Since git-fs is a virtual filesystem, many of these problems are resolved, but it goes a step further to intercept every command and block any that could break the filesystem or are irrelevant to code exploration.
const BANNED_COMMANDS = [ "npm", "pnpm", "yarn", "bun", "node", "python", "python3",
"pip", "pip3", "git", "curl", "wget", "sqlite3", "ssh", "scp",
"sudo", "apt", "apt-get", "brew",
];Enabling Account-Level Queries (Super-repos)
git-fs is at a unique place where it can support org and user-level exploration. Unlike Deepwiki and other tools that use indexing, navigating to github.soy.run/cloudflare doesn't require cloning 500+ repos and you can instantly start asking questions.
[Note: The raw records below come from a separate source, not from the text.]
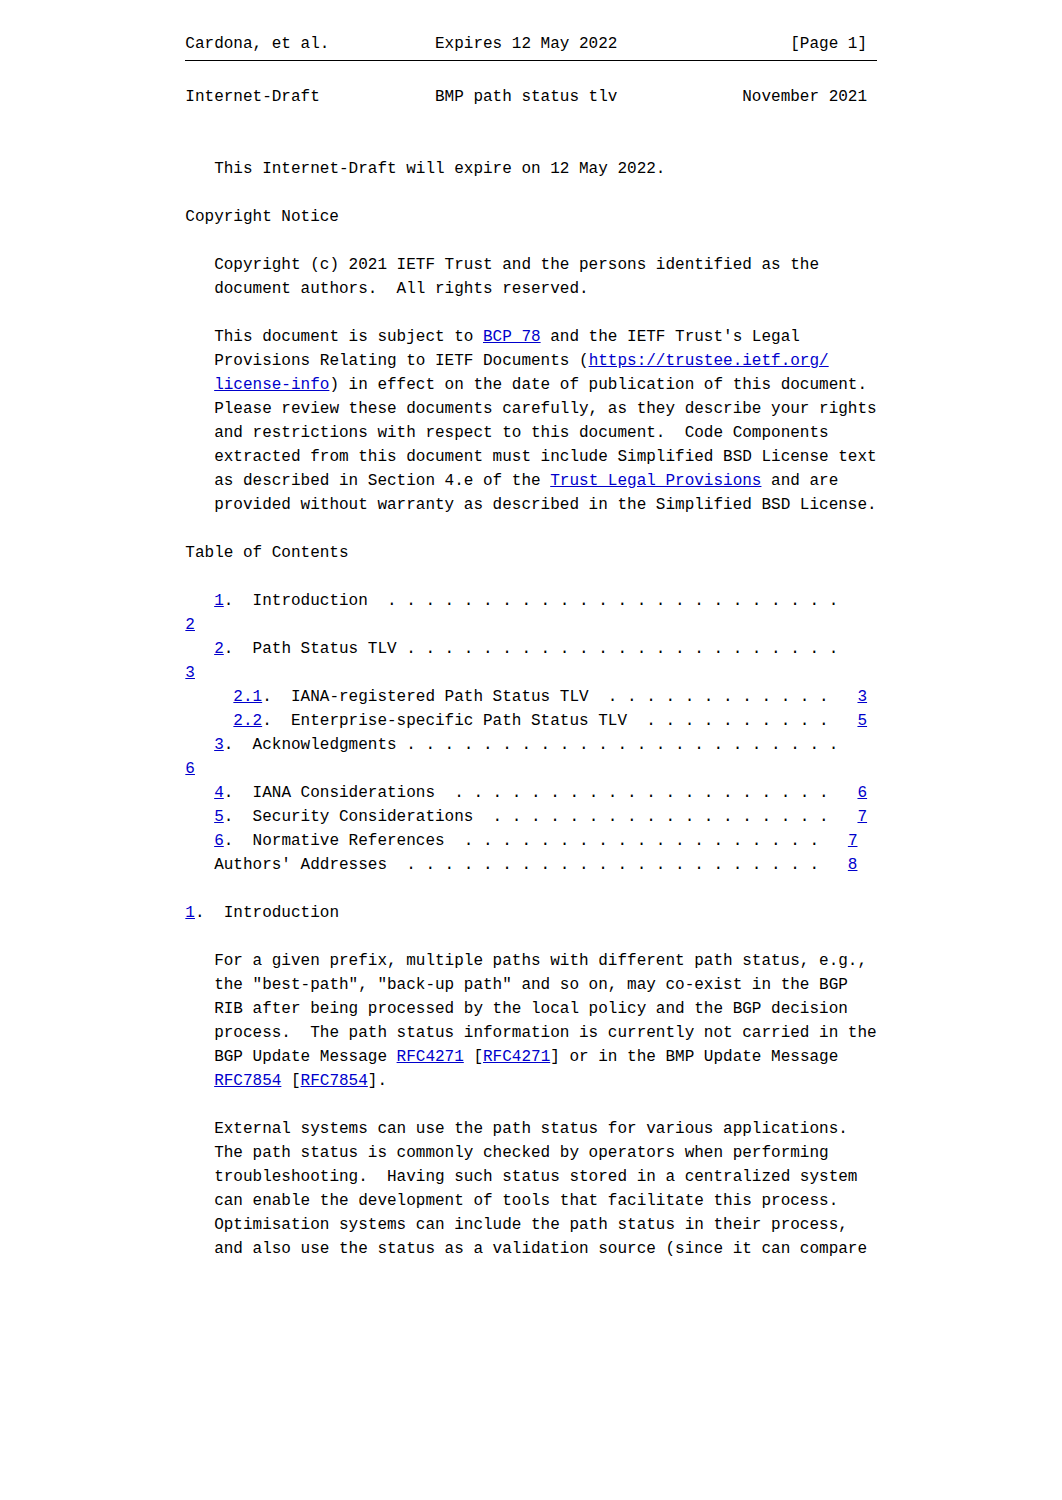Cardona, et al.           Expires 12 May 2022                  [Page 1]
Internet-Draft            BMP path status tlv             November 2021


   This Internet-Draft will expire on 12 May 2022.

Copyright Notice

   Copyright (c) 2021 IETF Trust and the persons identified as the
   document authors.  All rights reserved.

   This document is subject to BCP 78 and the IETF Trust's Legal
   Provisions Relating to IETF Documents (https://trustee.ietf.org/
   license-info) in effect on the date of publication of this document.
   Please review these documents carefully, as they describe your rights
   and restrictions with respect to this document.  Code Components
   extracted from this document must include Simplified BSD License text
   as described in Section 4.e of the Trust Legal Provisions and are
   provided without warranty as described in the Simplified BSD License.

Table of Contents

   1.  Introduction  . . . . . . . . . . . . . . . . . . . . . . . .   2
   2.  Path Status TLV . . . . . . . . . . . . . . . . . . . . . . .   3
     2.1.  IANA-registered Path Status TLV  . . . . . . . . . . . .   3
     2.2.  Enterprise-specific Path Status TLV  . . . . . . . . . .   5
   3.  Acknowledgments . . . . . . . . . . . . . . . . . . . . . . .   6
   4.  IANA Considerations  . . . . . . . . . . . . . . . . . . . .   6
   5.  Security Considerations  . . . . . . . . . . . . . . . . . .   7
   6.  Normative References  . . . . . . . . . . . . . . . . . . .   7
   Authors' Addresses  . . . . . . . . . . . . . . . . . . . . . .   8

1.  Introduction

   For a given prefix, multiple paths with different path status, e.g.,
   the "best-path", "back-up path" and so on, may co-exist in the BGP
   RIB after being processed by the local policy and the BGP decision
   process.  The path status information is currently not carried in the
   BGP Update Message RFC4271 [RFC4271] or in the BMP Update Message
   RFC7854 [RFC7854].

   External systems can use the path status for various applications.
   The path status is commonly checked by operators when performing
   troubleshooting.  Having such status stored in a centralized system
   can enable the development of tools that facilitate this process.
   Optimisation systems can include the path status in their process,
   and also use the status as a validation source (since it can compare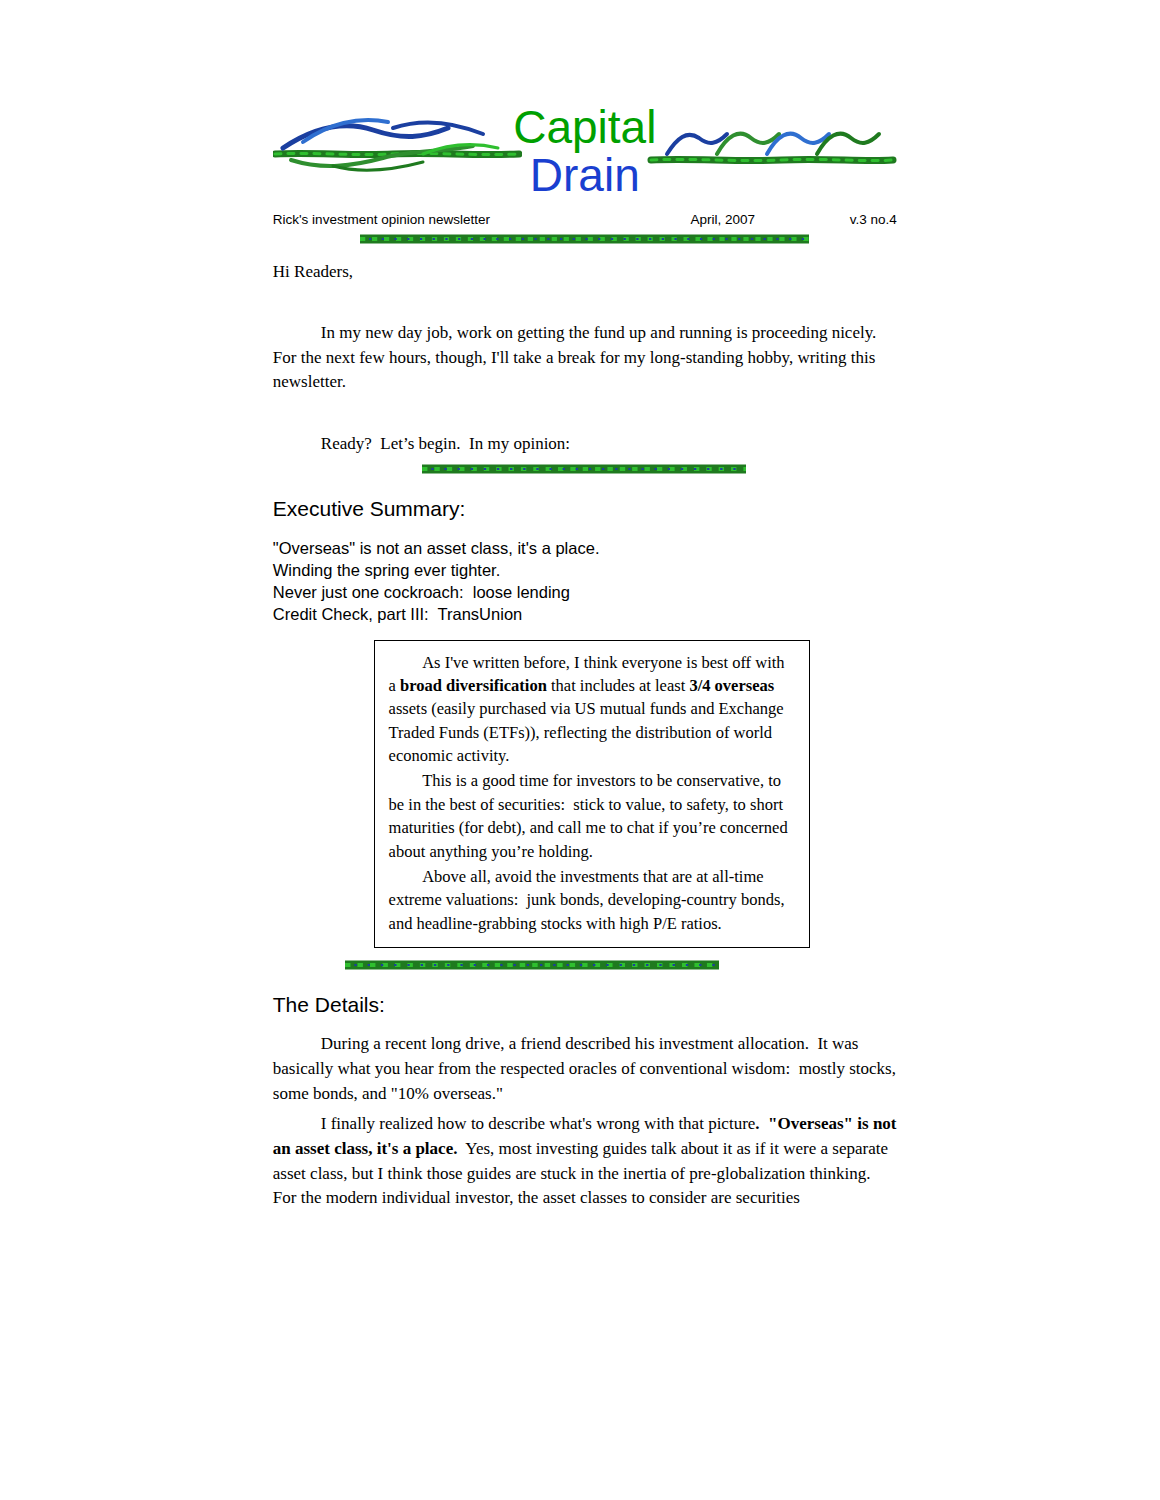Capital Drain
Rick's investment opinion newsletter April, 2007 v.3 no.4
Hi Readers,
In my new day job, work on getting the fund up and running is proceeding nicely. For the next few hours, though, I'll take a break for my long-standing hobby, writing this newsletter.
Ready? Let’s begin. In my opinion:
Executive Summary:
"Overseas" is not an asset class, it's a place.
Winding the spring ever tighter.
Never just one cockroach: loose lending
Credit Check, part III: TransUnion
As I've written before, I think everyone is best off with a broad diversification that includes at least 3/4 overseas assets (easily purchased via US mutual funds and Exchange Traded Funds (ETFs)), reflecting the distribution of world economic activity.
This is a good time for investors to be conservative, to be in the best of securities: stick to value, to safety, to short maturities (for debt), and call me to chat if you’re concerned about anything you’re holding.
Above all, avoid the investments that are at all-time extreme valuations: junk bonds, developing-country bonds, and headline-grabbing stocks with high P/E ratios.
The Details:
During a recent long drive, a friend described his investment allocation. It was basically what you hear from the respected oracles of conventional wisdom: mostly stocks, some bonds, and "10% overseas."
I finally realized how to describe what's wrong with that picture. "Overseas" is not an asset class, it's a place. Yes, most investing guides talk about it as if it were a separate asset class, but I think those guides are stuck in the inertia of pre-globalization thinking. For the modern individual investor, the asset classes to consider are securities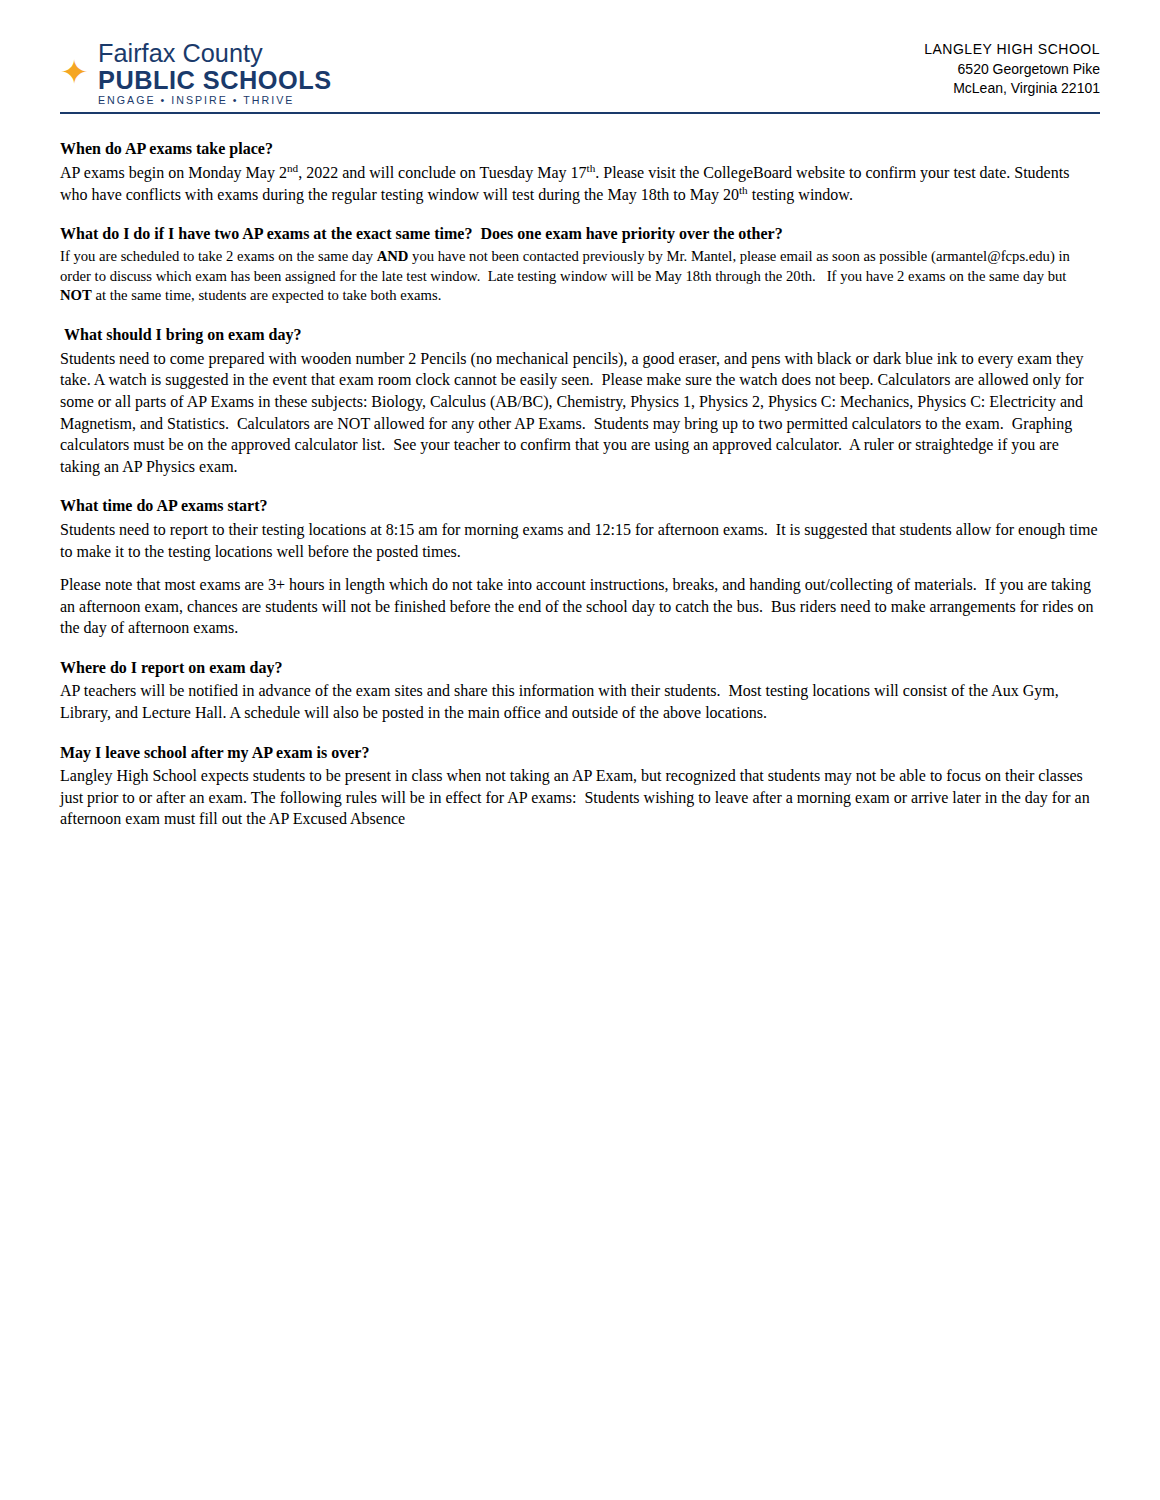✦
Fairfax County
PUBLIC SCHOOLS
ENGAGE • INSPIRE • THRIVE
LANGLEY HIGH SCHOOL
6520 Georgetown Pike
McLean, Virginia 22101
When do AP exams take place?
AP exams begin on Monday May 2nd, 2022 and will conclude on Tuesday May 17th. Please visit the CollegeBoard website to confirm your test date. Students who have conflicts with exams during the regular testing window will test during the May 18th to May 20th testing window.
What do I do if I have two AP exams at the exact same time? Does one exam have priority over the other?
If you are scheduled to take 2 exams on the same day AND you have not been contacted previously by Mr. Mantel, please email as soon as possible (armantel@fcps.edu) in order to discuss which exam has been assigned for the late test window. Late testing window will be May 18th through the 20th. If you have 2 exams on the same day but NOT at the same time, students are expected to take both exams.
What should I bring on exam day?
Students need to come prepared with wooden number 2 Pencils (no mechanical pencils), a good eraser, and pens with black or dark blue ink to every exam they take. A watch is suggested in the event that exam room clock cannot be easily seen. Please make sure the watch does not beep. Calculators are allowed only for some or all parts of AP Exams in these subjects: Biology, Calculus (AB/BC), Chemistry, Physics 1, Physics 2, Physics C: Mechanics, Physics C: Electricity and Magnetism, and Statistics. Calculators are NOT allowed for any other AP Exams. Students may bring up to two permitted calculators to the exam. Graphing calculators must be on the approved calculator list. See your teacher to confirm that you are using an approved calculator. A ruler or straightedge if you are taking an AP Physics exam.
What time do AP exams start?
Students need to report to their testing locations at 8:15 am for morning exams and 12:15 for afternoon exams. It is suggested that students allow for enough time to make it to the testing locations well before the posted times.
Please note that most exams are 3+ hours in length which do not take into account instructions, breaks, and handing out/collecting of materials. If you are taking an afternoon exam, chances are students will not be finished before the end of the school day to catch the bus. Bus riders need to make arrangements for rides on the day of afternoon exams.
Where do I report on exam day?
AP teachers will be notified in advance of the exam sites and share this information with their students. Most testing locations will consist of the Aux Gym, Library, and Lecture Hall. A schedule will also be posted in the main office and outside of the above locations.
May I leave school after my AP exam is over?
Langley High School expects students to be present in class when not taking an AP Exam, but recognized that students may not be able to focus on their classes just prior to or after an exam. The following rules will be in effect for AP exams: Students wishing to leave after a morning exam or arrive later in the day for an afternoon exam must fill out the AP Excused Absence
For git-fs, every repo is just a folder inside a mega-folder.
I further speed this up by building a skeleton filesystem with a manifest listing every repo, and a per-repo _repo-meta.json_ file with stars, language, and description. This skeleton filesystem can be found in readme to answer basic questions, and then use the metadata to explore individual repos.
Overall, this unlocks new capabilities like the agent being able to answer "which of Karpathy's projects can I run on my Macbook Pro?" or "which repos of Cloudflare contain examples for Workers?"
Final Thoughts
Using a virtual filesystem isn't without limitations, especially for coding agents. The agent can't run code, install packages, or start servers. This makes virtual filesystems the right tool for code exploration, but not code execution.
Faking filesystems and bash for multi-hop queries is a novel idea. Multi-hop means aggregating context across multiple pages and multiple chunks, and RAG becomes a bottleneck because of the model's epistemic training (or the lack thereof). Because of how capable frontier models have become with bash, exploring filesystems is easier than planning multi-hop queries with RAG to exhaustively cover the context.
Virtual filesystems are instant, cheap, and safe. Try it, replace github.com with github.soy.run on any repo URL.